= About this task =
The copy has to match the data exactly and leave out every picture.

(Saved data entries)
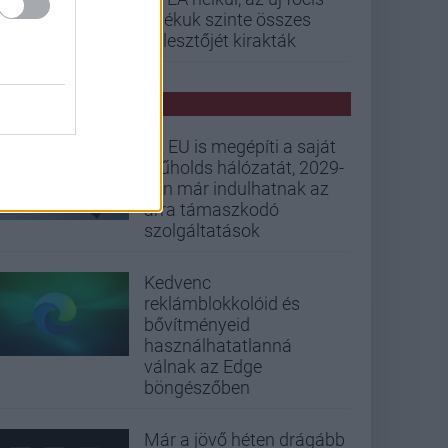
játékuk szinte összes
fejlesztőjét kirakták
PCW HÍREK
Az EU is megépíti a saját
műholds hálózatát, 2029-
ben már indulhatnak az
arra támaszkodó
szolgáltatások
Kedvenc
reklámblokkolóid és
bővítményeid
használhatatlanná
válnak az Edge
böngészőben
Már a jövő héten drágább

= Solution to the problem =
játékuk szinte összes
fejlesztőjét kirakták
PCW HÍREK
Az EU is megépíti a saját
műholds hálózatát, 2029-
ben már indulhatnak az
arra támaszkodó
szolgáltatások
Kedvenc
reklámblokkolóid és
bővítményeid
használhatatlanná
válnak az Edge
böngészőben
Már a jövő héten drágább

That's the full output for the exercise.